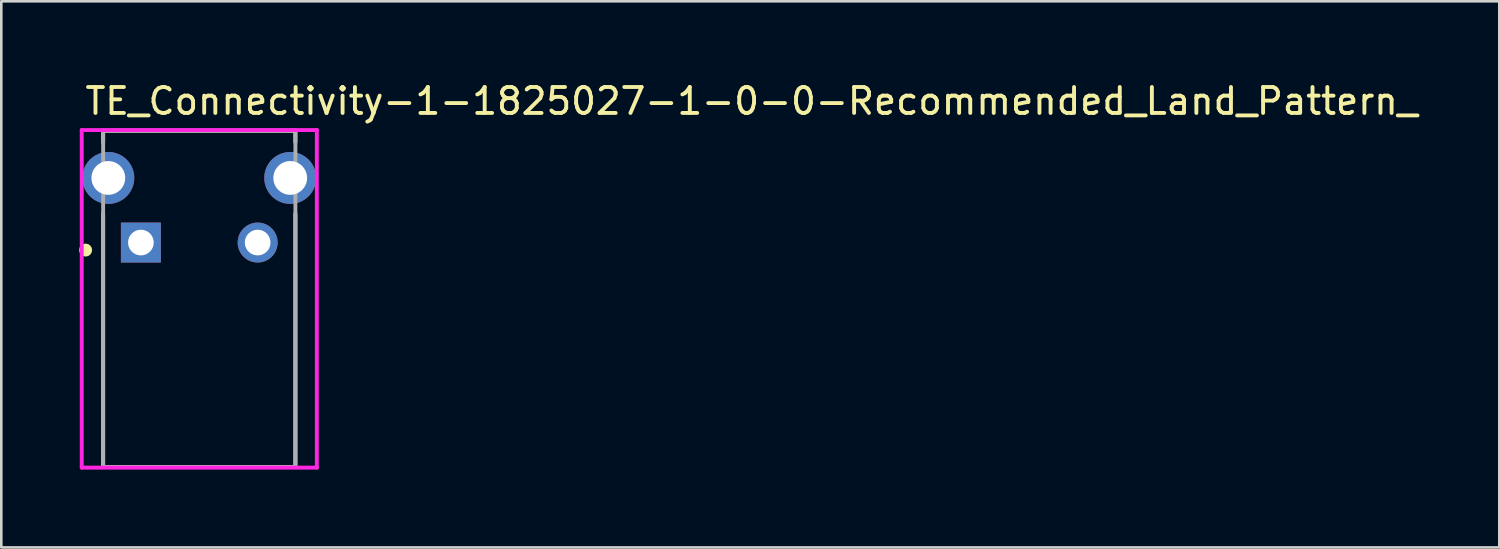
<source format=kicad_pcb>
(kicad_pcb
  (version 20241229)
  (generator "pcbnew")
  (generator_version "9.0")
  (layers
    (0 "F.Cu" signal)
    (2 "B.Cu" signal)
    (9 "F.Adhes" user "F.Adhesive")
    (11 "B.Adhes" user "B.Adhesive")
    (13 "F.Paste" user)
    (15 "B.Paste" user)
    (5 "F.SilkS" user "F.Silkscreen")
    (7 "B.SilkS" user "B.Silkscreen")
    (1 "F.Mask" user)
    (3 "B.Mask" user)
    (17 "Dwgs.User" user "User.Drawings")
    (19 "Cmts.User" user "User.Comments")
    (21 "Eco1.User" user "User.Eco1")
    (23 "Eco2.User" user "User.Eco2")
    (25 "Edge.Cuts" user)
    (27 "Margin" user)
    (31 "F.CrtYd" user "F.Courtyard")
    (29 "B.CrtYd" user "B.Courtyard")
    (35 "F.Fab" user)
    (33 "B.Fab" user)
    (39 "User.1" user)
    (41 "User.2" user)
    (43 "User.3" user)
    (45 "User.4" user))
  (footprint "TE_Connectivity-1-1825027-1-0-0-Recommended_Land_Pattern_"
    (layer "F.Cu")
    (at 4.63 8.468)
    (property "Reference" "TE_Connectivity-1-1825027-1-0-0-Recommended_Land_Pattern_" (at -4.48 -7.62 0) (layer "F.SilkS") (effects (font (size 1 1) (thickness 0.15)) (justify left)))
    (attr through_hole)
    (fp_line (start -3.705 -6.48) (end 3.705 -6.48) (stroke (width 0.15) (type solid)) (layer "F.SilkS"))
    (fp_line (start -3.705 -6.035) (end -3.705 -6.48) (stroke (width 0.15) (type solid)) (layer "F.SilkS"))
    (fp_line (start -3.705 6.48) (end -3.705 -3.285) (stroke (width 0.15) (type solid)) (layer "F.SilkS"))
    (fp_line (start -3.705 6.48) (end 3.705 6.48) (stroke (width 0.15) (type solid)) (layer "F.SilkS"))
    (fp_line (start 3.705 -6.035) (end 3.705 -6.48) (stroke (width 0.15) (type solid)) (layer "F.SilkS"))
    (fp_line (start 3.705 6.48) (end 3.705 -3.285) (stroke (width 0.15) (type solid)) (layer "F.SilkS"))
    (fp_circle (center -4.38 -1.88) (end -4.255 -1.88) (stroke (width 0.25) (type solid)) (fill no) (layer "F.SilkS"))
    (fp_line (start -4.53 -6.505) (end -4.53 6.505) (stroke (width 0.15) (type solid)) (layer "F.CrtYd"))
    (fp_line (start -4.53 6.505) (end 4.53 6.505) (stroke (width 0.15) (type solid)) (layer "F.CrtYd"))
    (fp_line (start 4.53 -6.505) (end -4.53 -6.505) (stroke (width 0.15) (type solid)) (layer "F.CrtYd"))
    (fp_line (start 4.53 -6.505) (end 4.53 -6.505) (stroke (width 0.15) (type solid)) (layer "F.CrtYd"))
    (fp_line (start 4.53 6.505) (end 4.53 -6.505) (stroke (width 0.15) (type solid)) (layer "F.CrtYd"))
    (fp_line (start -3.705 -6.48) (end 3.705 -6.48) (stroke (width 0.15) (type solid)) (layer "F.Fab"))
    (fp_line (start -3.705 6.48) (end -3.705 -6.48) (stroke (width 0.15) (type solid)) (layer "F.Fab"))
    (fp_line (start 3.705 -6.48) (end 3.705 6.48) (stroke (width 0.15) (type solid)) (layer "F.Fab"))
    (fp_line (start 3.705 6.48) (end -3.705 6.48) (stroke (width 0.15) (type solid)) (layer "F.Fab"))
    (pad "1" thru_hole rect (at -2.25 -2.17) (size 1.54 1.54) (drill 0.99) (layers "*.Cu"))
    (pad "2" thru_hole circle (at 2.25 -2.17) (size 1.54 1.54) (drill 0.99) (layers "*.Cu"))
    (pad "3" thru_hole circle (at -3.505 -4.66) (size 2 2) (drill 1.3) (layers "*.Cu"))
    (pad "4" thru_hole circle (at 3.505 -4.66) (size 2 2) (drill 1.3) (layers "*.Cu")))
  (gr_rect
    (start -3 -3)
    (end 54.733 18.048)
    (stroke (width 0.1) (type default))
    (fill no)
    (layer "Edge.Cuts")))
</source>
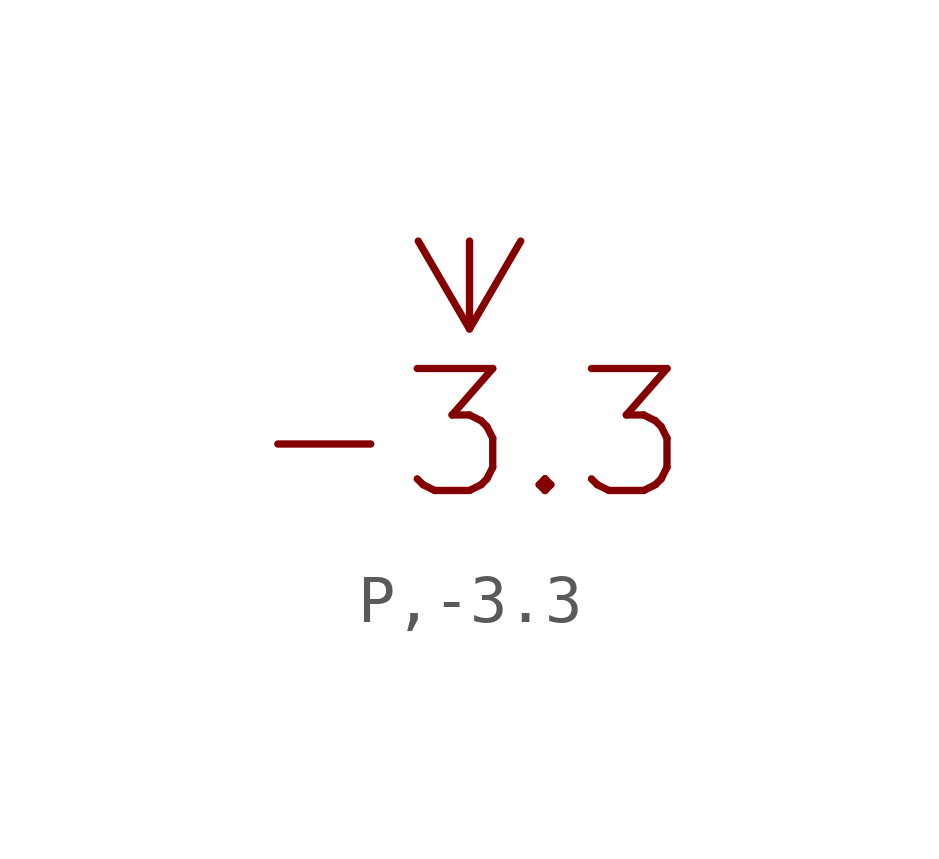
<source format=kicad_sym>
(kicad_symbol_lib
  (version 20211014)
  (generator kicad_symbol_editor)
  (symbol "P,-3.3"
    (power)
    (pin_numbers hide)
    (pin_names
      (offset 1.27) hide)
    (property "Reference" "#PWR"
      (at 2.54 0 0)
      (effects (font (size 2.54 2.54)) (justify left) hide))
    (symbol "P,-3.3_1_1"
      (polyline (pts (xy 0 0) (xy 0 -1.829)) (stroke (width 0) (type default) (color 0 0 0 0)) (fill (type none)))
      (polyline (pts (xy -1.067 0) (xy 0 -1.829) (xy 1.067 0)) (stroke (width 0) (type default) (color 0 0 0 0)) (fill (type none)))
      (text "-3.3" (at 0 -2.54 0) (effects (font (size 2.54 2.54)) (justify top)))
      (pin power_in line (at 0 0 0) (length 0) hide (name "-3.3" (effects (font (size 2.54 2.54)))) (number "0" (effects (font (size 0 0))))))))
</source>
● ● ● ● ●
### WHAT THE EXERCISE ASKS
The answer to this exercise is one number: how many lines of the records above contain the string "Courtyard".

### REPLY
2